Sanremo, nostalgia
di un’Italia felice

Sui giornali Sanremo è un disastro. Canzoni brutte, vallette insapori, inventiva zero. Non c’è un comico che faccia ridere. Per l’Auditel invece è un trionfo.

È il solito scollamento tra il Paese reale e il Paese intellettuale: quando alla gente piace qualcosa di assolutamente normale questo distacco diventa un abisso, incolmabile. Ascolti a 10,5 milioni per Carlo Conti, con picchi sopra i 12: roba da fare invidia alle migliori partite della Nazionale. «Apparentemente una buona notizia». «Conti ride. La canzone italiana un po’ meno» è il tono dei commenti.

Sui social network, che ormai sono il lato oscuro della psiche collettiva, gli «haters» (quelli che odiano di professione) si scatenano: «Stasera ci saranno dei giudici nuovi. Mi auguro quelli di Norimberga». «Datemi le goccine che ha preso Arisa. Subito».

Eppure bisogna ammettere che la pietanza servita a Sanremo da Carlo Conti funziona. Non è pernice, ma piace. «Questo festival ha già un vincitore» dice il direttore generale della Rai Gubitosi ed è certamente lui, il «medioman», il pippobaudo ribollito alla fiorentina, il bravo presentatore sempre perfettamente slampadato che di mestiere non fa il regista di salotti intellettuali ma confeziona programmi-caramella al retrogusto di nostalgia. Amico di Panariello e di Pieraccioni, non di Umberto Eco: tutta roba un po’ troppo pop, roba da trattoria.

Siani e Pintus sono stati massacrati: perché, Crozza aveva fatto una bella figura all’Ariston? Samantha Cristoforetti se va da Fazio al sabato sera è cool, se si collega con Conti al giovedì (in differita: «Ovvove!») diventa subito «una prezzemolina». Emma e Arisa non vanno bene perché non fanno le vallette di mestiere: e Belen o Brigitte Nielsen, Megan Gale e Manuela Arcuri cos’erano, fredde professioniste della cartellina? Lui, Carlo Conti, si è messo lo smoking ma ha anche lavorato sodo, perché in questo festival tutto (tranne Arisa) sembra funzionare come si deve.
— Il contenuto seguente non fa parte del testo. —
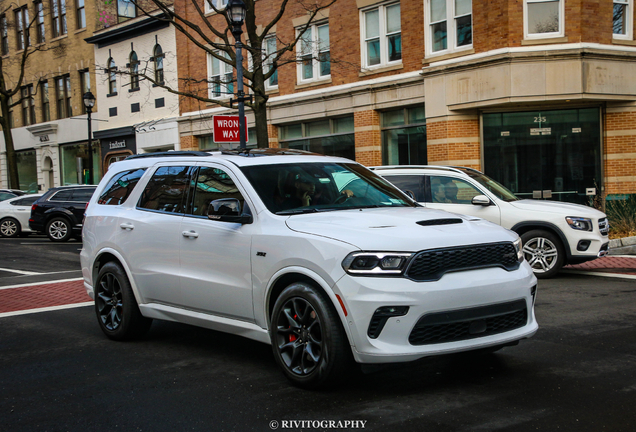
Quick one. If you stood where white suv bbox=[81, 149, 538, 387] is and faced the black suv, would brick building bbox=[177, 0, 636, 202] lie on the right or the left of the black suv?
right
Fa una scaletta e rispetta i tempi, anzi, arriva persino in anticipo. Parla male l’inglese, non sa fare le interviste, è vero, cede spesso e soprattutto volentieri al suo vizio per le commemorazioni postume (Mango, Pino Daniele, Gaber, Jannacci, Faletti: un’overdose) ma sa tenere il palco perfettamente, ha lo spettacolo e i ritmi in pugno, para le gaffe altrui. Spende meno di quello che fa guadagnare alla Rai (16 milioni contro 20) e il pubblico è addirittura ringiovanito, i 15/24enni sono più degli ultra 65enni.
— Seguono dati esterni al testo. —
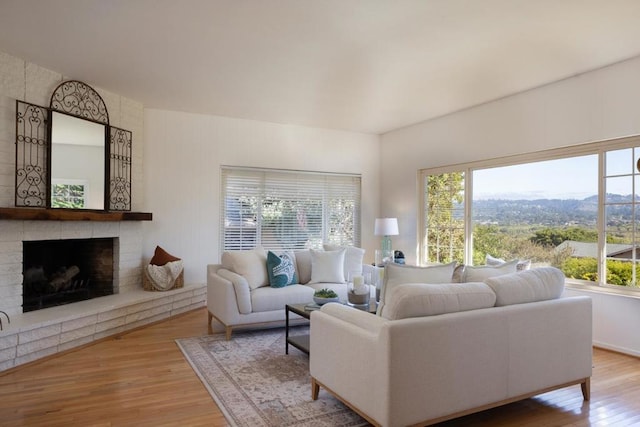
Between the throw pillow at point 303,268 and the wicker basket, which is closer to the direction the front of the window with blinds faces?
the throw pillow

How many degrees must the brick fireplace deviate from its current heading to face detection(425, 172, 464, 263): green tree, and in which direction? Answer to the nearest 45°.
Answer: approximately 45° to its left

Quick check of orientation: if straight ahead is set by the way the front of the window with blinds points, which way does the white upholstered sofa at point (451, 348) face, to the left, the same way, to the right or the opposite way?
the opposite way

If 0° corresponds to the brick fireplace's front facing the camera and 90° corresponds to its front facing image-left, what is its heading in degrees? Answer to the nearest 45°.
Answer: approximately 315°

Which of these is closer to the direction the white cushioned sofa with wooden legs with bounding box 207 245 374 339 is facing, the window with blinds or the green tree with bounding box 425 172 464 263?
the green tree

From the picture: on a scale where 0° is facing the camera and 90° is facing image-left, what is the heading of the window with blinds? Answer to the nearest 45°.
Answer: approximately 0°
Il segreto? Forse proprio quel suo abbassare i toni. Per Alessandra Comazzi ha imbroccato «una formula adatta ai tempi: l’adrenalina, il “famolo strano” a tutti i costi non necessariamente premia». In anni di continue tempeste gli italiani cercano tranquillità, rassicurazioni, vogliono riparare per qualche sera in un porto sicuro in cui non pensare all’aumento delle bollette ma ai sentimenti, e lui gliel’ha dato. Ma forse il vero segreto di questo Sanremo lo ha detto lui stesso: «Allargare la forbice del pubblico», scodellare «una macedonia dai vari sapori». Tenere dentro tutti, voci di ragazzi in prima serata e Spandau Ballet redivivi a tarda notte, nostalgici di Albano&Romina e twittatori folli, orfani di Canzonissima e amanti del progressive rock, famiglie con 16 figli e drag queen, don Mazzi e turbanti.

Lo hanno definito il «festival democristiano senza la Dc» ma assomiglia di più al Pd di Renzi, un’Italia in movimento moderata, che vive il mondo di oggi ma un po’ anche rimpiange quegli anni ’80 e ’90 in cui è stata (più) felice. O per dirla meglio, con Davide Bennato: su quel palco dell’Ariston «una tradizione molto forte sta negoziando con un cambiamento altrettanto profondo».